Our findings supplement work done with epigenetic regulation of genes associated with stress, subclinical CVD, and cognition. With no single study analyzing common genes between subclinical CVD and cognition, and the high comorbid prevalence of the two, future work should aim to combine these areas (Fig. 1). There was one common gene of interest (NR3C1) which was associated with stress and both outcomes, albeit not in the same animal or study [37, 50]. Nonetheless, there lies the implication that other genes with similar association can be identified with methodologically rigorous studies. For example, although COMT methylation was only analyzed in association with CI, it is likely that studies assessing subclinical CVD may also find a relationship. One study [40] in this review found significantly increased methylation at several CpG sites in the gene Txndr, which lies adjacent to COMT in both humans and rats. Therefore, some of these CpG sites of significance might overlap if both genes were analyzed. Since common genes have been reported in both CVD and pathological disease processes like Alzheimer’s Disease [22], future studies with elderly participants may consider controlling for these processes if they wish to explore CI as an outcome that is independent of these processes.

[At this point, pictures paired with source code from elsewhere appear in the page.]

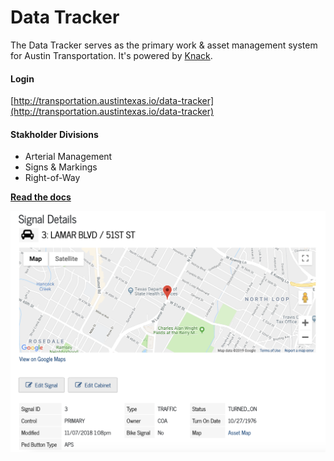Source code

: # Data Tracker
The Data Tracker serves as the primary work & asset management system for Austin Transportation. It's powered by [Knack](http://knack.com).

#### Login

[http://transportation.austintexas.io/data-tracker](http://transportation.austintexas.io/data-tracker)

#### Stakholder Divisions
- Arterial Management
- Signs & Markings
- Right-of-Way

**[Read the docs](https://github.com/cityofaustin/transportation-data-tracker/tree/master/docs)**

![signal details](media/data-tracker-signal-screenshot.png)
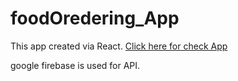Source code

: # foodOredering_App

This app created via React. [Click here for check App](https://oreder-food.netlify.app/)

google firebase is used for API. 
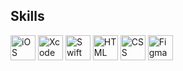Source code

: ## Skills
<p align="left">
  <img src="https://img.shields.io/badge/iOS-000000?style=for-the-badge&logo=apple&logoColor=white" alt="iOS" height="40"/> 
  <img src="https://img.shields.io/badge/Xcode-1575F9?style=for-the-badge&logo=xcode&logoColor=white" alt="Xcode" height="40"/>
  <img src="https://img.shields.io/badge/Swift-F54A2A?style=for-the-badge&logo=swift&logoColor=white" alt="Swift" height="40"/>
  <img src="https://img.shields.io/badge/HTML-E34F26?style=for-the-badge&logo=html5&logoColor=white" alt="HTML" height="40"/>
  <img src="https://img.shields.io/badge/CSS-1572B6?style=for-the-badge&logo=css3&logoColor=white" alt="CSS" height="40"/>
  <img src="https://img.shields.io/badge/Figma-F24E1E?style=for-the-badge&logo=figma&logoColor=white" alt="Figma" height="40"/>
</p>
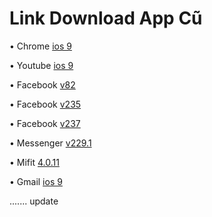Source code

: # Link Download App Cũ

• Chrome
[ios 9](https://tinyurl.com/Chromeios9-by-kien)

• Youtube
[ios 9](https://tinyurl.com/Youtubeios9-by-kien)

• Facebook 
[v82](https://tinyurl.com/Facebook-v82-by-kien)

• Facebook
[v235](https://tinyurl.com/FBv235-by-kien)

• Facebook
[v237](https://tinyurl.com/Fbv237-by-kien)

• Messenger
[v229.1](https://tinyurl.com/Messenger229-by-kien)

• Mifit
[4.0.11](https://tinyurl.com/Mifit-4-0-11-by-kien)

• Gmail 
[ios 9](https://tinyurl.com/Gmailios9-by-kien)

.......
update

Despite limitations, this review provides background for future population-based studies designed to identify DNA methylation patterns of overlapping genes between subclinical CVD and CI. These patterns may be critical to identifying links between stress and those vulnerable to future health disparities. We limited our literature search to Pubmed, which may have affected the number of included studies. Additionally, no comparison of statistical approaches was performed, largely because some studies lacked complete methodological information. It was beyond the scope of this review to evaluate the statistical approaches for each study, but we understand the importance of this and had there been less variability across studies, we would have addressed this. The exclusion of prenatal and parental stress may have left out pertinent data, but those data are beyond the scope of this review, which was to analyze stress exposed from early- life (neonatal) to mid-life.

Conclusions

Measuring life course stress with validated scales, accounting for number of stressors, utilizing genome-wide methylation analysis, controlling for sex, ethnicity, and traditional and novel risk factors, are all important considerations for future studies. Early detection of vulnerable individuals with biological biomarkers can pave the way for clinical intervention programs to reduce the burden of CVD and comorbidities highly ubiquitous today.